Retype the whole listing below precisely.

------------------------------

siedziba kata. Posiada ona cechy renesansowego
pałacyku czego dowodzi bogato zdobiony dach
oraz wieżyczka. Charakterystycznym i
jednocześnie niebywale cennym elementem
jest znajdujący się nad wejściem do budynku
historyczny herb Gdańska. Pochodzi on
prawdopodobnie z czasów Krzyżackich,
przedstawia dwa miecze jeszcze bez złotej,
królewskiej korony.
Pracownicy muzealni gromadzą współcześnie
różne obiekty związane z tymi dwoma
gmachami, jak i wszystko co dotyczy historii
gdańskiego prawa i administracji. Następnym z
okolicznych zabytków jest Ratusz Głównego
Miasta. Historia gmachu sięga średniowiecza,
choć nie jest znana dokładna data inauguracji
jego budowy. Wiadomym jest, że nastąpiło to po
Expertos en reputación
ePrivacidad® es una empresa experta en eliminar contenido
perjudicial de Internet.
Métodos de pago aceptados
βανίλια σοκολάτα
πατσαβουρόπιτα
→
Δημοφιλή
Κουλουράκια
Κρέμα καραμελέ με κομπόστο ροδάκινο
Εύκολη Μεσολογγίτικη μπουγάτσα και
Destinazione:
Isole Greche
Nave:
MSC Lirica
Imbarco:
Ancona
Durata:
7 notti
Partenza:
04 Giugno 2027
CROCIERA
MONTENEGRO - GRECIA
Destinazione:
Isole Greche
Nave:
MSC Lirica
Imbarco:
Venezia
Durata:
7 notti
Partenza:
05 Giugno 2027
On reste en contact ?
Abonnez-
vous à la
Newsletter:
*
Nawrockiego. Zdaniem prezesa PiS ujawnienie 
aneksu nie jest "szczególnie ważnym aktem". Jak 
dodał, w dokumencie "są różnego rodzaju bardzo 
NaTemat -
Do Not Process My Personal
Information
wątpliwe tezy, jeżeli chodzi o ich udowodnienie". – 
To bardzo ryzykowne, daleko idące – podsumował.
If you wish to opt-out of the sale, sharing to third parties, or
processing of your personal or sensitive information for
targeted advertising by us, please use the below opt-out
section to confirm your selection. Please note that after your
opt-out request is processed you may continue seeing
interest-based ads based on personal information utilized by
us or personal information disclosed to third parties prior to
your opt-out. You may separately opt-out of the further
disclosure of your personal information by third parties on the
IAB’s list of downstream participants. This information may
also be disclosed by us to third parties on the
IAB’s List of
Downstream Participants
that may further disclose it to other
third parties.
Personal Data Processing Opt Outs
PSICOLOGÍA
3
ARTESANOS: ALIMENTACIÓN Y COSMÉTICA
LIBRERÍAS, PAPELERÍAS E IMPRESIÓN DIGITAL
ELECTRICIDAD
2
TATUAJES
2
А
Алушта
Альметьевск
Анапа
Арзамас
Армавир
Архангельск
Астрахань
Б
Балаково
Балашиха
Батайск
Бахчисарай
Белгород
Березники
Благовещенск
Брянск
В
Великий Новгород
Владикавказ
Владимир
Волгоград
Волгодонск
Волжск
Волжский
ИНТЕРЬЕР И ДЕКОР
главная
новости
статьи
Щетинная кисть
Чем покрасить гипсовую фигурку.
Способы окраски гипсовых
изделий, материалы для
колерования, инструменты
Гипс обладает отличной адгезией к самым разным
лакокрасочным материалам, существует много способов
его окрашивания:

------------------------------

◆ **Completed task**
siedziba kata. Posiada ona cechy renesansowego
pałacyku czego dowodzi bogato zdobiony dach
oraz wieżyczka. Charakterystycznym i
jednocześnie niebywale cennym elementem
jest znajdujący się nad wejściem do budynku
historyczny herb Gdańska. Pochodzi on
prawdopodobnie z czasów Krzyżackich,
przedstawia dwa miecze jeszcze bez złotej,
królewskiej korony.
Pracownicy muzealni gromadzą współcześnie
różne obiekty związane z tymi dwoma
gmachami, jak i wszystko co dotyczy historii
gdańskiego prawa i administracji. Następnym z
okolicznych zabytków jest Ratusz Głównego
Miasta. Historia gmachu sięga średniowiecza,
choć nie jest znana dokładna data inauguracji
jego budowy. Wiadomym jest, że nastąpiło to po
Expertos en reputación
ePrivacidad® es una empresa experta en eliminar contenido
perjudicial de Internet.
Métodos de pago aceptados
βανίλια σοκολάτα
πατσαβουρόπιτα
→
Δημοφιλή
Κουλουράκια
Κρέμα καραμελέ με κομπόστο ροδάκινο
Εύκολη Μεσολογγίτικη μπουγάτσα και
Destinazione:
Isole Greche
Nave:
MSC Lirica
Imbarco:
Ancona
Durata:
7 notti
Partenza:
04 Giugno 2027
CROCIERA
MONTENEGRO - GRECIA
Destinazione:
Isole Greche
Nave:
MSC Lirica
Imbarco:
Venezia
Durata:
7 notti
Partenza:
05 Giugno 2027
On reste en contact ?
Abonnez-
vous à la
Newsletter:
*
Nawrockiego. Zdaniem prezesa PiS ujawnienie 
aneksu nie jest "szczególnie ważnym aktem". Jak 
dodał, w dokumencie "są różnego rodzaju bardzo 
NaTemat -
Do Not Process My Personal
Information
wątpliwe tezy, jeżeli chodzi o ich udowodnienie". – 
To bardzo ryzykowne, daleko idące – podsumował.
If you wish to opt-out of the sale, sharing to third parties, or
processing of your personal or sensitive information for
targeted advertising by us, please use the below opt-out
section to confirm your selection. Please note that after your
opt-out request is processed you may continue seeing
interest-based ads based on personal information utilized by
us or personal information disclosed to third parties prior to
your opt-out. You may separately opt-out of the further
disclosure of your personal information by third parties on the
IAB’s list of downstream participants. This information may
also be disclosed by us to third parties on the
IAB’s List of
Downstream Participants
that may further disclose it to other
third parties.
Personal Data Processing Opt Outs
PSICOLOGÍA
3
ARTESANOS: ALIMENTACIÓN Y COSMÉTICA
LIBRERÍAS, PAPELERÍAS E IMPRESIÓN DIGITAL
ELECTRICIDAD
2
TATUAJES
2
А
Алушта
Альметьевск
Анапа
Арзамас
Армавир
Архангельск
Астрахань
Б
Балаково
Балашиха
Батайск
Бахчисарай
Белгород
Березники
Благовещенск
Брянск
В
Великий Новгород
Владикавказ
Владимир
Волгоград
Волгодонск
Волжск
Волжский
ИНТЕРЬЕР И ДЕКОР
главная
новости
статьи
Щетинная кисть
Чем покрасить гипсовую фигурку.
Способы окраски гипсовых
изделий, материалы для
колерования, инструменты
Гипс обладает отличной адгезией к самым разным
лакокрасочным материалам, существует много способов
его окрашивания:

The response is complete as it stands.